** Opening Input for this task block **

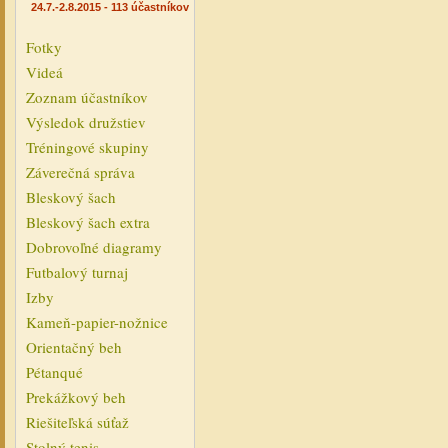
24.7.-2.8.2015 - 113 účastníkov
Fotky
Videá
Zoznam účastníkov
Výsledok družstiev
Tréningové skupiny
Záverečná správa
Bleskový šach
Bleskový šach extra
Dobrovoľné diagramy
Futbalový turnaj
Izby
Kameň-papier-nožnice
Orientačný beh
Pétanqué
Prekážkový beh
Riešiteľská súťaž
Stolný tenis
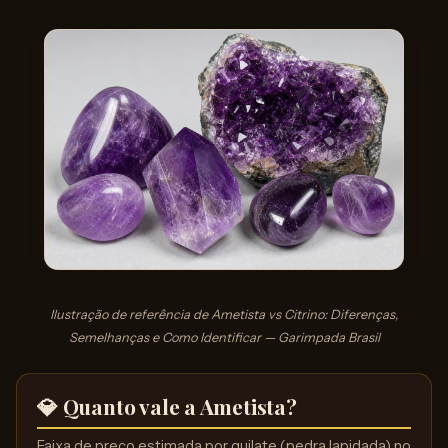
Ilustração de referência de Ametista vs Citrino: Diferenças,
Semelhanças e Como Identificar — Garimpada Brasil
💎 Quanto vale a Ametista?
Faixa de preço estimada por quilate (pedra lapidada) no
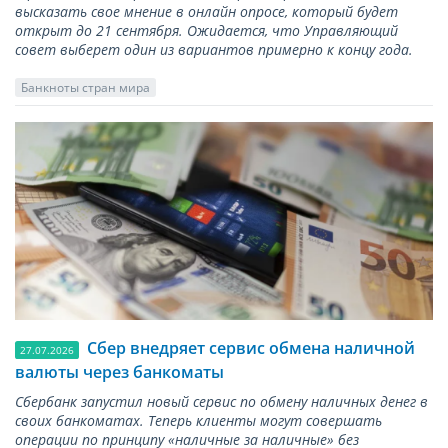
высказать свое мнение в онлайн опросе, который будет
открыт до 21 сентября. Ожидается, что Управляющий
совет выберет один из вариантов примерно к концу года.
Банкноты стран мира
Сбер внедряет сервис обмена наличной
27.07.2026
валюты через банкоматы
Сбербанк запустил новый сервис по обмену наличных денег в
своих банкоматах. Теперь клиенты могут совершать
операции по принципу «наличные за наличные» без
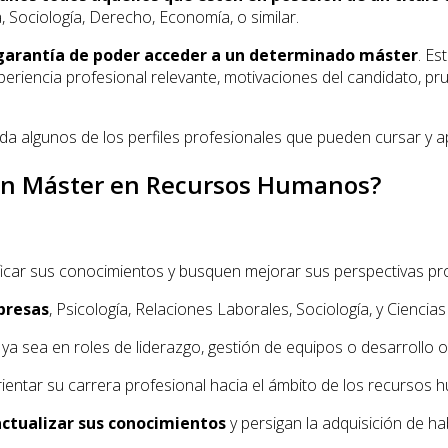
 Sociología, Derecho, Economía, o similar.
garantía de poder acceder a un determinado máster
. Es
eriencia profesional relevante, motivaciones del candidato, pru
a algunos de los perfiles profesionales que pueden cursar y 
 un Máster en Recursos Humanos?
icar sus conocimientos y busquen mejorar sus perspectivas pro
presas
, Psicología, Relaciones Laborales, Sociología, y Ciencias 
, ya sea en roles de liderazgo, gestión de equipos o desarrollo o
entar su carrera profesional hacia el ámbito de los recursos 
ctualizar sus conocimientos
y persigan la adquisición de ha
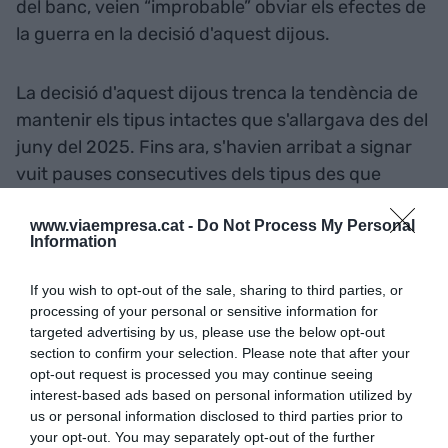
del banc, veien “improbable” obviar els efectes de
la guerra en la decisió d'aquest dijous.
La decisió d'aquest dijous trenca la tendència de
mantenir els tipus intactes que s'allargava des del
juny del 2025. Fins ara, s'havien arribat a signar
vuit pauses consecutives dels tipus des que
Frankfurt va decidir aturar l'estratègia de
www.viaempresa.cat -
Do Not Process My Personal
relaxament de la política monetària el juliol
Information
passat.
If you wish to opt-out of the sale, sharing to third parties, or
processing of your personal or sensitive information for
Aquesta és la primera pujada del preu del diner
targeted advertising by us, please use the below opt-out
des del setembre del 2023, quan Europa feia
section to confirm your selection. Please note that after your
front a la crisi energètica derivada de la guerra a
opt-out request is processed you may continue seeing
Ucraïna. En aquell moment, els tipus d'interès van
interest-based ads based on personal information utilized by
us or personal information disclosed to third parties prior to
arribar al 4,5%.
your opt-out. You may separately opt-out of the further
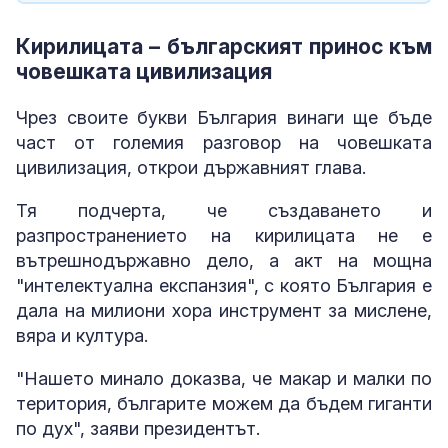
Кирилицата – българският принос към
човешката цивилизация
Чрез своите букви България винаги ще бъде
част от големия разговор на човешката
цивилизация, открои държавният глава.
Тя подчерта, че създаването и
разпространението на кирилицата не е
вътрешнодържавно дело, а акт на мощна
"интелектуална експанзия", с която България е
дала на милиони хора инструмент за мислене,
вяра и култура.
"Нашето минало доказва, че макар и малки по
територия, българите можем да бъдем гиганти
по дух", заяви президентът.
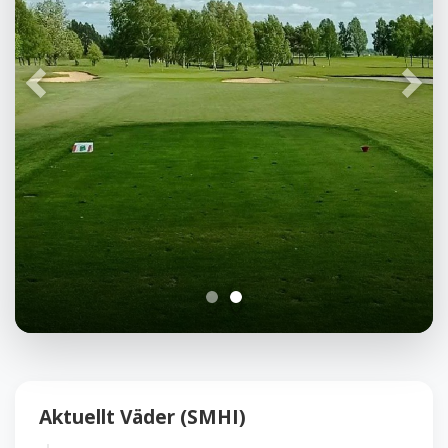
Föregående
Näst
Aktuellt Väder (SMHI)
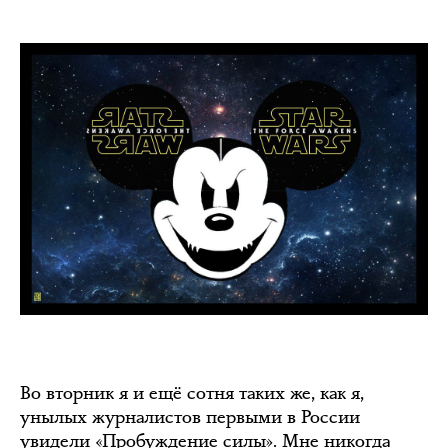
Во вторник я и ещё сотня таких же, как я,
унылых журналистов первыми в России
увидели «Пробуждение силы». Мне никогда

** Closing Input for this task block **

• **Problem details**:
Each line from the start of the entries above through the line with "o desarrollo o" should be duplicated exactly, leaving out the pictures.

• **Solution to this exercise**:
24.7.-2.8.2015 - 113 účastníkov
Fotky
Videá
Zoznam účastníkov
Výsledok družstiev
Tréningové skupiny
Záverečná správa
Bleskový šach
Bleskový šach extra
Dobrovoľné diagramy
Futbalový turnaj
Izby
Kameň-papier-nožnice
Orientačný beh
Pétanqué
Prekážkový beh
Riešiteľská súťaž
Stolný tenis
Ilustração de referência de Ametista vs Citrino: Diferenças,
Semelhanças e Como Identificar — Garimpada Brasil
💎 Quanto vale a Ametista?
Faixa de preço estimada por quilate (pedra lapidada) no
высказать свое мнение в онлайн опросе, который будет
открыт до 21 сентября. Ожидается, что Управляющий
совет выберет один из вариантов примерно к концу года.
Банкноты стран мира
Сбер внедряет сервис обмена наличной
27.07.2026
валюты через банкоматы
Сбербанк запустил новый сервис по обмену наличных денег в
своих банкоматах. Теперь клиенты могут совершать
операции по принципу «наличные за наличные» без
 Sociología, Derecho, Economía, o similar.
garantía de poder acceder a un determinado máster
. Es
eriencia profesional relevante, motivaciones del candidato, pru
a algunos de los perfiles profesionales que pueden cursar y 
 un Máster en Recursos Humanos?
icar sus conocimientos y busquen mejorar sus perspectivas pro
presas
, Psicología, Relaciones Laborales, Sociología, y Ciencias 
, ya sea en roles de liderazgo, gestión de equipos o desarrollo o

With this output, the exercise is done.